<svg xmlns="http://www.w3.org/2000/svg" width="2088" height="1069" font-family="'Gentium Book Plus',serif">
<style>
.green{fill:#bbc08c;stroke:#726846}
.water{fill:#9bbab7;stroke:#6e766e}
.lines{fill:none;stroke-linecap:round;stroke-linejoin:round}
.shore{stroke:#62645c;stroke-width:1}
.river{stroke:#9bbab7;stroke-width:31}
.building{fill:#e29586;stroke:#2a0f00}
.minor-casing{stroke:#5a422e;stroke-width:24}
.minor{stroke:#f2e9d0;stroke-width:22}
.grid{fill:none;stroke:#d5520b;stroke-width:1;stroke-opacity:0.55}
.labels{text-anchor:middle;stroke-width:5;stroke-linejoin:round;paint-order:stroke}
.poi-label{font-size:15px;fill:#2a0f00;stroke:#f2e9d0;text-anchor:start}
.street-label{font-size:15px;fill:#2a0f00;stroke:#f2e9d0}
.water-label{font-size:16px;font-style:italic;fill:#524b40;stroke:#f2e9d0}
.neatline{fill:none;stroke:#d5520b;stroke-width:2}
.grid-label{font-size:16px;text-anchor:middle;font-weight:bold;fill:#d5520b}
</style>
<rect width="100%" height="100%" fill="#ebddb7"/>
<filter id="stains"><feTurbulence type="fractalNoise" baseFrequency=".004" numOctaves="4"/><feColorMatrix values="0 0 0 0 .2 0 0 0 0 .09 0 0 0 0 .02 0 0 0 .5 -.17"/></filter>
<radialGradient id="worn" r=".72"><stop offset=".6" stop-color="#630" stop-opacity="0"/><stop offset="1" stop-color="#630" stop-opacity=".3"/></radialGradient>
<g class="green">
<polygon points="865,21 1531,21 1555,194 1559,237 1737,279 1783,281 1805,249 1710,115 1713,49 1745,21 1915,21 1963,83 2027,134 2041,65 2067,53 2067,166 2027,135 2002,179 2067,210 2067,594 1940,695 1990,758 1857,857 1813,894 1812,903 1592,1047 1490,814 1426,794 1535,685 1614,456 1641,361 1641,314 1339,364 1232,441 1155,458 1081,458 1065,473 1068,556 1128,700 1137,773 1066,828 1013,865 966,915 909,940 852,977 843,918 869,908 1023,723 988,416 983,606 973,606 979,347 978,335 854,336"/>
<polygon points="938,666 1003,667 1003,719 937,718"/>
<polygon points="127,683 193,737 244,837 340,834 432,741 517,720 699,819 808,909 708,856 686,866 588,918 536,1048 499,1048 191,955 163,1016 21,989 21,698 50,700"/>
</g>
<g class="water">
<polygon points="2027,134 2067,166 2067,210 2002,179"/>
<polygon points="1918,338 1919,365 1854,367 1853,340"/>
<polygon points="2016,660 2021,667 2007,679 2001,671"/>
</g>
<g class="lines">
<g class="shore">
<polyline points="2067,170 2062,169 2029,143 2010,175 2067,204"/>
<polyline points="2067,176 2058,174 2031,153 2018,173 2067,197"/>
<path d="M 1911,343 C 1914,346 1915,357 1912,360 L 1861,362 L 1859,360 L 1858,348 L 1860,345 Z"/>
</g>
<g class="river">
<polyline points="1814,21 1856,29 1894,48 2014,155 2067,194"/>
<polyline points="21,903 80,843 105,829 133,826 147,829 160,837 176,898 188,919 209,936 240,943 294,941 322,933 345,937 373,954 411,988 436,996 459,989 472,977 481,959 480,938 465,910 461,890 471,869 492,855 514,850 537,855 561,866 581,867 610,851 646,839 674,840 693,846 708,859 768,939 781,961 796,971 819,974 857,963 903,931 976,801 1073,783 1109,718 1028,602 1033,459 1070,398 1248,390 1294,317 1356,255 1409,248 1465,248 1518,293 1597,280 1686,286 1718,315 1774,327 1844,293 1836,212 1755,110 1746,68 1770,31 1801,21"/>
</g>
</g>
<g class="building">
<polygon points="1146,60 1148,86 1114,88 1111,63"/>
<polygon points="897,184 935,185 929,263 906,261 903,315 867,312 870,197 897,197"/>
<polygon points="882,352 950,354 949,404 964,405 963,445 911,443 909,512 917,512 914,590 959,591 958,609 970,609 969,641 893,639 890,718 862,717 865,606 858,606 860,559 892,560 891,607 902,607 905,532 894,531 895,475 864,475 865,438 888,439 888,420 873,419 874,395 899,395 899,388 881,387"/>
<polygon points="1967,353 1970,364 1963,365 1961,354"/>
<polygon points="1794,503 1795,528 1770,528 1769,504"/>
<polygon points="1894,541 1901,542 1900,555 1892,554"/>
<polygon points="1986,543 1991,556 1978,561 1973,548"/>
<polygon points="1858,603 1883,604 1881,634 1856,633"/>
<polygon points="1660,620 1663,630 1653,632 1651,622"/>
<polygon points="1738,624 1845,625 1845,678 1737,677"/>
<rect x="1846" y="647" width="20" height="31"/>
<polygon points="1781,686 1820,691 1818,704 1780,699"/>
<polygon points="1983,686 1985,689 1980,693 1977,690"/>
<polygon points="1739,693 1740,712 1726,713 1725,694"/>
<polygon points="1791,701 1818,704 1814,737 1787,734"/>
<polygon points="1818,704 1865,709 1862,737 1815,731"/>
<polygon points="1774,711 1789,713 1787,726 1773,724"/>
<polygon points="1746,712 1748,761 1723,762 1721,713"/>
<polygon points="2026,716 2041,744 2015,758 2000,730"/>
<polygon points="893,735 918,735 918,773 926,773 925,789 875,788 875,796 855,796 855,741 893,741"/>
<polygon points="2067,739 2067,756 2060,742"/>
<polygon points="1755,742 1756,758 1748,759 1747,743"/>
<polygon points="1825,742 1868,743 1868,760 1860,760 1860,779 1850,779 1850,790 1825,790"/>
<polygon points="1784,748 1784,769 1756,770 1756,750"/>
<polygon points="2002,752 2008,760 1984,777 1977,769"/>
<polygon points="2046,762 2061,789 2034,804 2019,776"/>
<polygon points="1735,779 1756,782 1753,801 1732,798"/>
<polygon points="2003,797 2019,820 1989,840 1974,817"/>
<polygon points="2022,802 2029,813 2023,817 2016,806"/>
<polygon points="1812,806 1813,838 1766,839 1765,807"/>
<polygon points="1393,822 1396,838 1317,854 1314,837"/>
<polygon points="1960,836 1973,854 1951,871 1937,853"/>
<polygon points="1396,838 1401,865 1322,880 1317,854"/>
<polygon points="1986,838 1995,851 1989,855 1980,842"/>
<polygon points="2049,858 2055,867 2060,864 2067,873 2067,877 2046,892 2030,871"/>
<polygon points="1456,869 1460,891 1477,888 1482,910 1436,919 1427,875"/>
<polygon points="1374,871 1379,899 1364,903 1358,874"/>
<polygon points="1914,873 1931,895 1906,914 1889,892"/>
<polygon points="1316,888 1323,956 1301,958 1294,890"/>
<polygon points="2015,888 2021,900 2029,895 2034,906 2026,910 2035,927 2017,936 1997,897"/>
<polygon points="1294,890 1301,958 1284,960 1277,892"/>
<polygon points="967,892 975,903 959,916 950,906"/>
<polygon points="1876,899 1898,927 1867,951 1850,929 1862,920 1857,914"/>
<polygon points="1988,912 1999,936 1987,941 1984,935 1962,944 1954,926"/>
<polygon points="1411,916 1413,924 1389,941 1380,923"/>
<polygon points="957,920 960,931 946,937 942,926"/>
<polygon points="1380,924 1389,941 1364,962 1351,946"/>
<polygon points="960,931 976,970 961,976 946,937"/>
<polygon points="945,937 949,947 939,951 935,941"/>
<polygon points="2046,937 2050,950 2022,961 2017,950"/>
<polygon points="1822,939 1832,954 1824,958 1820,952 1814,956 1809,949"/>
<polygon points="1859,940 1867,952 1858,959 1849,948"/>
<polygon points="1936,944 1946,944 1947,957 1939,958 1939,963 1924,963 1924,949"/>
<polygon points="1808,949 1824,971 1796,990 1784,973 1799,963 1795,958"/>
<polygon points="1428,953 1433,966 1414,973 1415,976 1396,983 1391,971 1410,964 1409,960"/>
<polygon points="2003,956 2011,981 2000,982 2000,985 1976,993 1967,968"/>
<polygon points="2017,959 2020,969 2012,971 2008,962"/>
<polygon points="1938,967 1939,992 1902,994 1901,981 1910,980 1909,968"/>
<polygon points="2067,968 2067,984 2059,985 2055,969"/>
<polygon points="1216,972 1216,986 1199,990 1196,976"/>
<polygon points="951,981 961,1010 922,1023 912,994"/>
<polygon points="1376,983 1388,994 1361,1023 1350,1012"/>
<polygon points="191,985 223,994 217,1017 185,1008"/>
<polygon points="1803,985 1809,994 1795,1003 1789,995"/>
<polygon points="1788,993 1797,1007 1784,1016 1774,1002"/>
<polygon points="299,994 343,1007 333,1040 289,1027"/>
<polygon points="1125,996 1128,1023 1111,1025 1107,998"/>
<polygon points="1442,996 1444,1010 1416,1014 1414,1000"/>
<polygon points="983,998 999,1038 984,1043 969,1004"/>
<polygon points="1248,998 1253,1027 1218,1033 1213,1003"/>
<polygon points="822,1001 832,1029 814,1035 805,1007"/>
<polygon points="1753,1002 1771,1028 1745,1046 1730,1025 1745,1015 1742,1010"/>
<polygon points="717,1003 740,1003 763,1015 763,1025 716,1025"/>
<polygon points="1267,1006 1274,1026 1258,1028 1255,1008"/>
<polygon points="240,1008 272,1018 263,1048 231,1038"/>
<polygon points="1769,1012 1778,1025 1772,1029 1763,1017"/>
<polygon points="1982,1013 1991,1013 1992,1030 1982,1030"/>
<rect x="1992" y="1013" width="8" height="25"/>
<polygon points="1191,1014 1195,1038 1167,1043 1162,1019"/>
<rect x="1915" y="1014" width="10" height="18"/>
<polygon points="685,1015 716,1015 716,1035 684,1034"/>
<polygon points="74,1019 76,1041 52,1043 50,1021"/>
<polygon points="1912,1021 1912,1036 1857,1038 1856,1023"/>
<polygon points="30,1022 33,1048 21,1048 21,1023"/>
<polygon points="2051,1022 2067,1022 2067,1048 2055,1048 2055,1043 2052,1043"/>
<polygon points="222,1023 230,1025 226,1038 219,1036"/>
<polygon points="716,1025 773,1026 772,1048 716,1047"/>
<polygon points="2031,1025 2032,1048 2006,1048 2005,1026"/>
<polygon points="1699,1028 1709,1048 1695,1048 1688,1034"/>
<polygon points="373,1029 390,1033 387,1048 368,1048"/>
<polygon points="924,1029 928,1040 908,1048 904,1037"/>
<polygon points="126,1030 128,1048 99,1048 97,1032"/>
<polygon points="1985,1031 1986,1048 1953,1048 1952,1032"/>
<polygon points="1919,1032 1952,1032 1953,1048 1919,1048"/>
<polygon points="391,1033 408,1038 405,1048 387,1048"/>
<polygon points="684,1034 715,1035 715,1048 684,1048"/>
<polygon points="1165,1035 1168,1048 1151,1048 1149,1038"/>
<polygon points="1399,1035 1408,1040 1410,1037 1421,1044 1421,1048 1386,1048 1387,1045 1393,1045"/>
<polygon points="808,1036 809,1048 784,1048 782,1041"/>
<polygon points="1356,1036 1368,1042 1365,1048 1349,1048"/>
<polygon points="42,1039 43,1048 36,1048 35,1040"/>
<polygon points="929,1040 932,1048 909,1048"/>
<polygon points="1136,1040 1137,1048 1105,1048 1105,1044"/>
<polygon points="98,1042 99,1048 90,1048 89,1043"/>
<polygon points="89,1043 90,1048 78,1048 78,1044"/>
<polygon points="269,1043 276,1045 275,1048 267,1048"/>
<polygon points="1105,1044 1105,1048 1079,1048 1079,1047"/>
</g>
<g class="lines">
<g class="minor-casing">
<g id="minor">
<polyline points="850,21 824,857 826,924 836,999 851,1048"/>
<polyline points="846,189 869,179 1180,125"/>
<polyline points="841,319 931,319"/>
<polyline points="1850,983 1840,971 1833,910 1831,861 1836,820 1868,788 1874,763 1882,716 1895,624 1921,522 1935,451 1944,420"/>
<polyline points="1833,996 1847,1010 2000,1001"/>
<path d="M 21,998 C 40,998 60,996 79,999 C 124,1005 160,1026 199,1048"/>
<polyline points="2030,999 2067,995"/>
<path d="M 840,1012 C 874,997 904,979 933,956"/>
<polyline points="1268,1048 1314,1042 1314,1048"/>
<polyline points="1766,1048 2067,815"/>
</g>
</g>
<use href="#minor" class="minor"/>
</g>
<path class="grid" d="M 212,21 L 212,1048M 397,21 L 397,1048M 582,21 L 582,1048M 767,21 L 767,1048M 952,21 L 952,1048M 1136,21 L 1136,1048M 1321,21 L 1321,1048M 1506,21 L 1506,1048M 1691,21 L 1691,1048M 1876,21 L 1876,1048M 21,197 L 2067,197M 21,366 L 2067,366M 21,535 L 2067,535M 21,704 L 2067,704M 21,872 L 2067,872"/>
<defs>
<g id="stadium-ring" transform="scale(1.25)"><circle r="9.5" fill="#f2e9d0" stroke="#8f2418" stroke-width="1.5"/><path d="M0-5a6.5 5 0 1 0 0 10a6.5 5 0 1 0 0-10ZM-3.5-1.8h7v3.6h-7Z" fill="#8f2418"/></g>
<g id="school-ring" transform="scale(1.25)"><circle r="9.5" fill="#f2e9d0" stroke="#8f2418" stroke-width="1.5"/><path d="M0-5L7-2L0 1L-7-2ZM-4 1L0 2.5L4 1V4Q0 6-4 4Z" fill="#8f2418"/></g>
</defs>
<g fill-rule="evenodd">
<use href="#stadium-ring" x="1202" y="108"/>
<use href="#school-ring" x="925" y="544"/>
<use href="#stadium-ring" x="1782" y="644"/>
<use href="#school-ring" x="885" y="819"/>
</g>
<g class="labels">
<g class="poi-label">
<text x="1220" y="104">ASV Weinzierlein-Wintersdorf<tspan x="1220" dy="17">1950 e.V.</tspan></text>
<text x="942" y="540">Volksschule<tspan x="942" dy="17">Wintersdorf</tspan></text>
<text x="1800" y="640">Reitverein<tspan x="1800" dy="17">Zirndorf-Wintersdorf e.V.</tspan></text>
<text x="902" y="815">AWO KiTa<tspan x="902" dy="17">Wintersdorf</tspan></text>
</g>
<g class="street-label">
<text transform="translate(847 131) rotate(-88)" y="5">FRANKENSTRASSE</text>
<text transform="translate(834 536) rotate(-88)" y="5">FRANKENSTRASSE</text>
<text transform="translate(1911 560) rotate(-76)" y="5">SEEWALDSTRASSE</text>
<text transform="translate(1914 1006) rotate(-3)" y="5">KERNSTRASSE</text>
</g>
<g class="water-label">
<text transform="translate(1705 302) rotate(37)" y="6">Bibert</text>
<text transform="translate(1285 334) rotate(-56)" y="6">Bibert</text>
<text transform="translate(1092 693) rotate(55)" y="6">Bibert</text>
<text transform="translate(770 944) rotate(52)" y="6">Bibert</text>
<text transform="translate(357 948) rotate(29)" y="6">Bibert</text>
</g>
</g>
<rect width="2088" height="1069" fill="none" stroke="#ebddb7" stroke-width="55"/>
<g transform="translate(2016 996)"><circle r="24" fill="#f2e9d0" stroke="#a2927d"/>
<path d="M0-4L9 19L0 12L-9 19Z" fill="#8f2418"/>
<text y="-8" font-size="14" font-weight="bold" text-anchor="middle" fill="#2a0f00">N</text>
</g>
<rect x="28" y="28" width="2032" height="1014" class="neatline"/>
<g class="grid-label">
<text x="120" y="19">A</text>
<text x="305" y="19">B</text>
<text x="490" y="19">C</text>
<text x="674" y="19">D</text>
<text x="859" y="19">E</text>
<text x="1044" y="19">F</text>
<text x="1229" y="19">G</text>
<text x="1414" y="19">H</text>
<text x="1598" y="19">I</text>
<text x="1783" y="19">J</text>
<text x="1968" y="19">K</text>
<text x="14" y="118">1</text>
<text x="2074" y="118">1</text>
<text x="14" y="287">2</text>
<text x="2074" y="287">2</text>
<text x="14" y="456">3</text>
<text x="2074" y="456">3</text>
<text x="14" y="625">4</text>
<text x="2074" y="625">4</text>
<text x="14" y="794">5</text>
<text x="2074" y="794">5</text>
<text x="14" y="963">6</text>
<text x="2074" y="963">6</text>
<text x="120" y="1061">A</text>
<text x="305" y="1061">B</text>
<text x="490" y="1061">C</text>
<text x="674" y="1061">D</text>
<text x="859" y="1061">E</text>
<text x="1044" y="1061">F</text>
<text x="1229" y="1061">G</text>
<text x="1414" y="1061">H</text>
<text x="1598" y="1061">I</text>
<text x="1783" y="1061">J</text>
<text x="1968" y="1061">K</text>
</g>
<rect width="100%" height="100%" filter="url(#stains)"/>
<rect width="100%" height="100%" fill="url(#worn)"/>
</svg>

┄┄┄┄┄┄

▶ _ACTIVITY_: Count the lines of the data that contain the word "worn", and give only that number.

▶ _RESPONSE FOR THIS EXERCISE_: 2